Peter Canning DIY Milk Crate System with Aolithium Battery

Peter ordered our 12V100Ah battery in December 2021, he has a small RV to bring him the fun of travel, he wanted to buy a portable power supply to power the microwave and induction hot plates, but considering the high price of portable power station, he decided to use Aolithium batteries to diy a large portable power station, the cost is much lower than buying a portable power supply alone. 

Here is his story.

I am very impressed with Aolithium battery.

Since the 12V 100Ah lithium battery is capable of discharging at 2C, if you don’t mind a different milk crate and mount the inverter and solar charge controller on the outside, you can make a much more powerful system like this one. It only charges from solar, since space is a premium, but it will run induction hot plates and small microwaves. Also note the two fused DC outlets, plug and play and mounted-no need for an entire fuse block. -All with Zip ties and a drill!

Love the milk crate system.

Here’s a zip tie built, pre-fused, plug and play milk crate system capable of 1200 watts continuous. Since your battery is capable of 2C discharge, this can handle induction hot plates and small microwaves with no problem. There’s no AC charging, since space is at a premium, but the two DC threaded ports can handle a variety of input options.

And the DC ports-No need to be regulated because of the LiFePo4 distribution curve.

Aolithium have this great, 2C capable, light battery with a solid Bluetooth BMS.

I’d structure it like a mini Point Zero Titan-stackable, 1K lifepo4 power modules with no cords: people can move them in whatever batch size they can can carry safely and you can then connect them up to a size that fits your needs.

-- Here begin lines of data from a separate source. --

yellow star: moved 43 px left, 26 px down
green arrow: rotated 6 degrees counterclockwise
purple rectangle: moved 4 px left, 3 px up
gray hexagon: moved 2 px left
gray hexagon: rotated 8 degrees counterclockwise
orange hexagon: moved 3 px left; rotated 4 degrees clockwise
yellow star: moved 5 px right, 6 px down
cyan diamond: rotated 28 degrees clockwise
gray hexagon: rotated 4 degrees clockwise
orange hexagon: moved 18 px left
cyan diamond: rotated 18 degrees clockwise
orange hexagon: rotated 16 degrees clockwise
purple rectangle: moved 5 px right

A squared off format with side handles makes them easy to get into a vehicle, and makes them resist moving around once they are in, say, the back of a truck. Lastly, since these are all so long life cycle and yours are 2C, you could even update and tailor the top power control module to fit the buyers needs now and in the future. Offer a really cheap, low power low solar input one, or a rockin’ high energy transfer module that’s more expensive. You can tailor the output structure; one designed for RV with a 20amp RV plug, or a simpler one with more connections and ports for computers and charging. People are starting to understand that these batteries last a long time and what fails are the fans, inverters, and charge controllers. If your battery modules and control module look slick and interchangeable, people can buy your gear knowing that in the future there will be more options, upgrades, and ability to swap out to a new module when their current power module fails or becomes obsolete.